Document passage
※ ※ ※

Decorrelating your data and dimension reduction#

Dimension reduction summarizes a dataset using its common occuring patterns. In this chapter, you’ll learn about the most fundamental of dimension reduction techniques, “Principal Component Analysis” (“PCA”). PCA is often used before supervised learning to improve model performance and generalization. It can also be useful for unsupervised learning. For example, you’ll employ a variant of PCA will allow you to cluster Wikipedia articles by their content!

Visualizing the PCA transformation#

Correlated data in nature#

You are given an array grains giving the width and length of samples of grain. You suspect that width and length will be correlated. To confirm this, make a scatter plot of width vs length and measure their Pearson correlation.

  • Import:
  • matplotlib.pyplot as plt.
  • pearsonr from scipy.stats.
  • Assign column 0 of grains to width and column 1 of grains to length.
  • Make a scatter plot with width on the x-axis and length on the y-axis.
  • Use the pearsonr() function to calculate the Pearson correlation of width and length.
  • # edited/added
    import pandas as pd
    import numpy as np
    grains = pd.read_csv("archive/Unsupervised-Learning-in-Python/datasets/grains.csv")
    grains = np.array(grains)[:,[4,3]]
    
    # Perform the necessary imports
    import matplotlib.pyplot as plt
    from scipy.stats import pearsonr
    
    # Assign the 0th column of grains: width
    width = grains[:,0]
    
    # Assign the 1st column of grains: length
    length = grains[:,1]
    
    # Scatter plot width vs length
    plt.scatter(width, length)
    plt.axis('equal')
    
    ## (2.55985, 4.10315, 4.8102, 6.7638)
    
    plt.show()
    
    # Calculate the Pearson correlation
    
    correlation, pvalue = pearsonr(width, length)
    
    # Display the correlation
    print(correlation)
    
    ## 0.8604149377143467
    

    Great work! As you would expect, the width and length of the grain samples are highly correlated.

    Decorrelating the grain measurements with PCA#

    You observed in the previous exercise that the width and length measurements of the grain are correlated. Now, you’ll use PCA to decorrelate these measurements, then plot the decorrelated points and measure their Pearson correlation.

  • Import PCA from sklearn.decomposition.
  • Create an instance of PCA called model.
  • Use the .fit_transform() method of model to apply the PCA transformation to grains. Assign the result to pca_features.
  • The subsequent code to extract, plot, and compute the Pearson correlation of the first two columns pca_features has been written for you, so hit submit to see the result!
  • # Import PCA
    from sklearn.decomposition import PCA
    
    # Create PCA instance: model
    model = PCA()
    
    # Apply the fit_transform method of model to grains: pca_features
    pca_features = model.fit_transform(grains)
    
    # Assign 0th column of pca_features: xs
    xs = pca_features[:,0]
    
    # Assign 1st column of pca_features: ys
    ys = pca_features[:,1]
    
    # Scatter plot xs vs ys
    plt.scatter(xs, ys)
    plt.axis('equal')
    
    ## (-0.9666954859113024, 1.3255192221382366, -0.47614840965670485, 0.5348749465462598)
    
    plt.show()

※ ※ ※

Stored entries
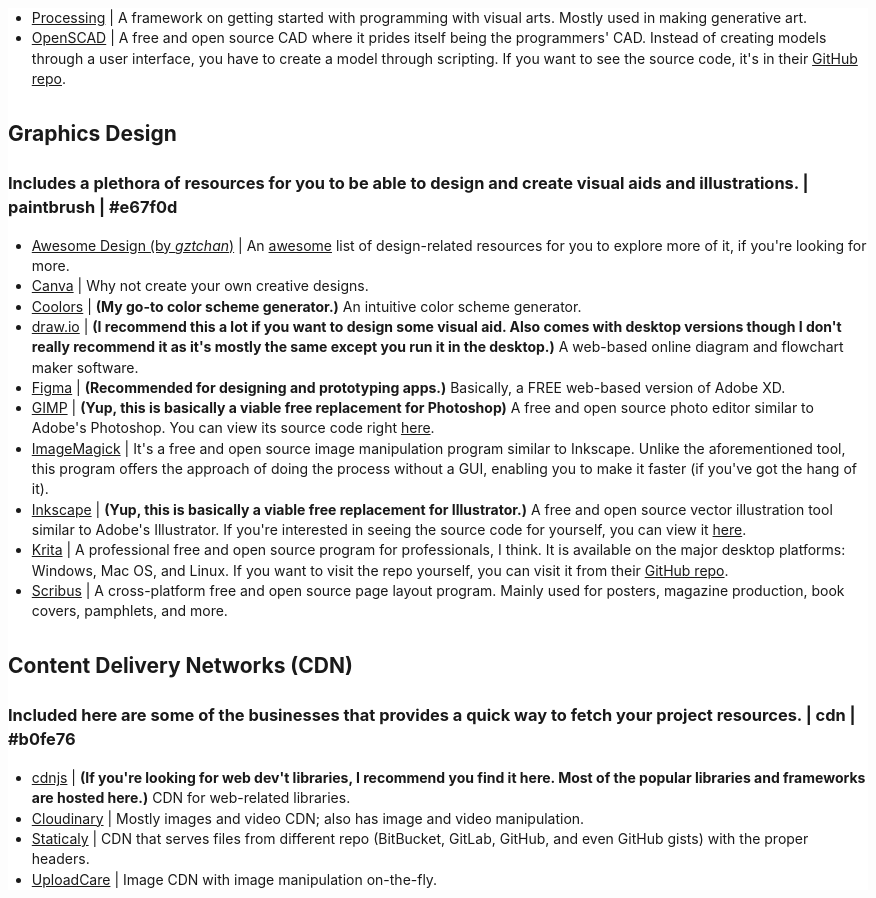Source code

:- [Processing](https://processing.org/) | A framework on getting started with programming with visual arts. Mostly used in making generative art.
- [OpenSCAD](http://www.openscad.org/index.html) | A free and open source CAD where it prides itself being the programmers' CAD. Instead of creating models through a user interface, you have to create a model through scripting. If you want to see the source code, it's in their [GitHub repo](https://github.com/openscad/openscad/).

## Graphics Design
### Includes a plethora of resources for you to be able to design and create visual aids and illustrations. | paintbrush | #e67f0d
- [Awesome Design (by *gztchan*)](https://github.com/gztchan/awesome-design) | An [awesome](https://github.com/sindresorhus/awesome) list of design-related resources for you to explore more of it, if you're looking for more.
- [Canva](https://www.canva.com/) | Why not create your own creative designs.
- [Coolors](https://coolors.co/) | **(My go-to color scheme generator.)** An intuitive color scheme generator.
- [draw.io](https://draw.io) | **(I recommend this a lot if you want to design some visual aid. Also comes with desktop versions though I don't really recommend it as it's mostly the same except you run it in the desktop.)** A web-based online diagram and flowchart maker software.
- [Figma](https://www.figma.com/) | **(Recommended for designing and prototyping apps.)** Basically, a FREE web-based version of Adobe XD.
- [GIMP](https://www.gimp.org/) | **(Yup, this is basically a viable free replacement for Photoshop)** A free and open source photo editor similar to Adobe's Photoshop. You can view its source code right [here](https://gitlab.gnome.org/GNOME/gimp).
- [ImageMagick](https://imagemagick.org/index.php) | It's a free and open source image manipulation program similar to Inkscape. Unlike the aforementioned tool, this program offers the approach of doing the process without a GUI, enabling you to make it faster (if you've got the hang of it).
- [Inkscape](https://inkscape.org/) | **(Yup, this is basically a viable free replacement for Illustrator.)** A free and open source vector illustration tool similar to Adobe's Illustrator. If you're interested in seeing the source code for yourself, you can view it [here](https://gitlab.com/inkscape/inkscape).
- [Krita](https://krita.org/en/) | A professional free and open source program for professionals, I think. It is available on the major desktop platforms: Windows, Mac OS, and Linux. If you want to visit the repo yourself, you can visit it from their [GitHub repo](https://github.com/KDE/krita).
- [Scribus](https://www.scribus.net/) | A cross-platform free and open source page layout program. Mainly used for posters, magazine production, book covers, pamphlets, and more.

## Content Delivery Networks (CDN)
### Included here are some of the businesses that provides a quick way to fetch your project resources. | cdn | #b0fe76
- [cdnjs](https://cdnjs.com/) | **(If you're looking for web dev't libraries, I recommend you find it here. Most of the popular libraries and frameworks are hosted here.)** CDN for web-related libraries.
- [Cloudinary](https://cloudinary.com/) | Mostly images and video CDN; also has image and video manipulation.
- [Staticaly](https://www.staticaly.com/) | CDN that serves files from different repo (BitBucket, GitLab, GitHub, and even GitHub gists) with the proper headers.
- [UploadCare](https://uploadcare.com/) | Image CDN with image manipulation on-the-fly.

※ ※ ※

What to do
1 – In the PCA tutorial, what is the Pearson correlation printed for the width and length of the grain samples?
2 – Output the lines of the records starting at the first line and ending at the line containing "- [OpenSCAD](http://www.openscad.org/index.html) |" as a JSON list of strings, one string per line, with blank lines and pictures left out.
The PCA tutorial and the records have no connection to each other.

Answers by task
1 – 0.8604149377143467

2 –
[
  "Source code",
  ":- [Processing](https://processing.org/) | A framework on getting started with programming with visual arts. Mostly used in making generative art.",
  "- [OpenSCAD](http://www.openscad.org/index.html) | A free and open source CAD where it prides itself being the programmers' CAD. Instead of creating models through a user interface, you have to create a model through scripting. If you want to see the source code, it's in their [GitHub repo](https://github.com/openscad/openscad/)."
]